Not only must we recognize with Benedict XVI that the Holy Spirit was the "Unknown God" in the Catholic Church before the Council (Preface to Father Cantalamessa’s book Come, Creator Spirit: Meditations on the Veni Creator), but it can be said that there is a serious question regarding the sacraments of Christian initiation, which are no longer lived in a sufficiently buoyant environment today.
It is first a matter of Faith—when we pray for the Baptism in the Holy Spirit, or as others would say, for the "Outpouring of the Spirit," we believe that God hears our prayers. We believe and we see what is written in the Gospels, in Luke 11:13: “If you then, who are wicked, know how to give good gifts to your children, how much more will the Father in heaven give the holy Spirit to those who ask him?” To put it succinctly, we believe in the effectiveness of this prayer. It is really about Faith!
As Father Raniero Cantalamessa eloquently puts it, there is in the pastoral approach of the Charismatic Renewal the desire to let God guide our life.

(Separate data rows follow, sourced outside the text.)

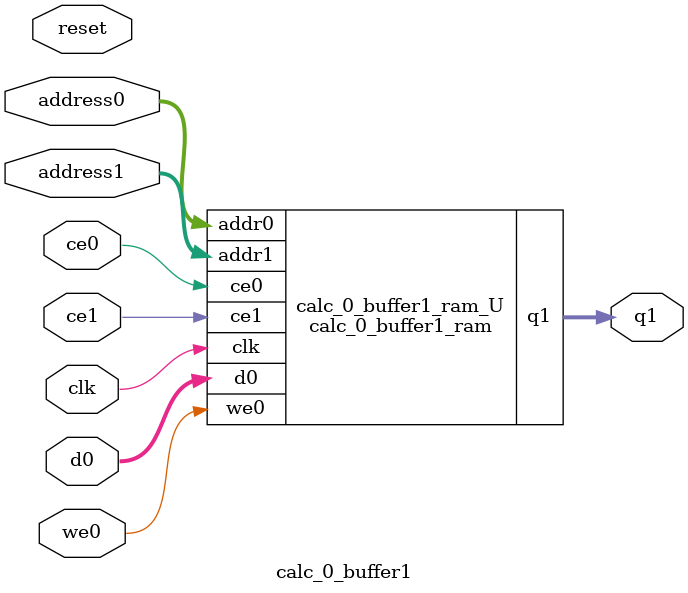
<source format=v>
`timescale 1 ns / 1 ps
module calc_0_buffer1_ram (addr0, ce0, d0, we0, addr1, ce1, q1,  clk);

parameter DWIDTH = 512;
parameter AWIDTH = 11;
parameter MEM_SIZE = 2048;

input[AWIDTH-1:0] addr0;
input ce0;
input[DWIDTH-1:0] d0;
input we0;
input[AWIDTH-1:0] addr1;
input ce1;
output reg[DWIDTH-1:0] q1;
input clk;

reg [DWIDTH-1:0] ram[0:MEM_SIZE-1];




always @(posedge clk)  
begin 
    if (ce0) begin
        if (we0) 
            ram[addr0] <= d0; 
    end
end


always @(posedge clk)  
begin 
    if (ce1) begin
        q1 <= ram[addr1];
    end
end


endmodule

`timescale 1 ns / 1 ps
module calc_0_buffer1(
    reset,
    clk,
    address0,
    ce0,
    we0,
    d0,
    address1,
    ce1,
    q1);

parameter DataWidth = 32'd512;
parameter AddressRange = 32'd2048;
parameter AddressWidth = 32'd11;
input reset;
input clk;
input[AddressWidth - 1:0] address0;
input ce0;
input we0;
input[DataWidth - 1:0] d0;
input[AddressWidth - 1:0] address1;
input ce1;
output[DataWidth - 1:0] q1;



calc_0_buffer1_ram calc_0_buffer1_ram_U(
    .clk( clk ),
    .addr0( address0 ),
    .ce0( ce0 ),
    .we0( we0 ),
    .d0( d0 ),
    .addr1( address1 ),
    .ce1( ce1 ),
    .q1( q1 ));

endmodule


</source>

We are not asking for a particular grace, like a new impetus in the mission of the new evangelization or other similar requests, this process is simply about proposing to all Christians to live fully the radical promises of their Baptism, as Saint Paul explains in the Letter to the Romans, chapter 6. In general, people who are about to receive the Baptism in the Spirit are asked: "Do you want to give your whole life to Jesus?"
Baptism in the Holy Spirit is a fundamental experience for the renewal of Christians and their churches in our time, in the spirit of the "New Pentecost" which was predicted by Marthe Robin (a 20th-century French mystic and stigmatist) and many others, and has now begun, in all the churches and on all continents.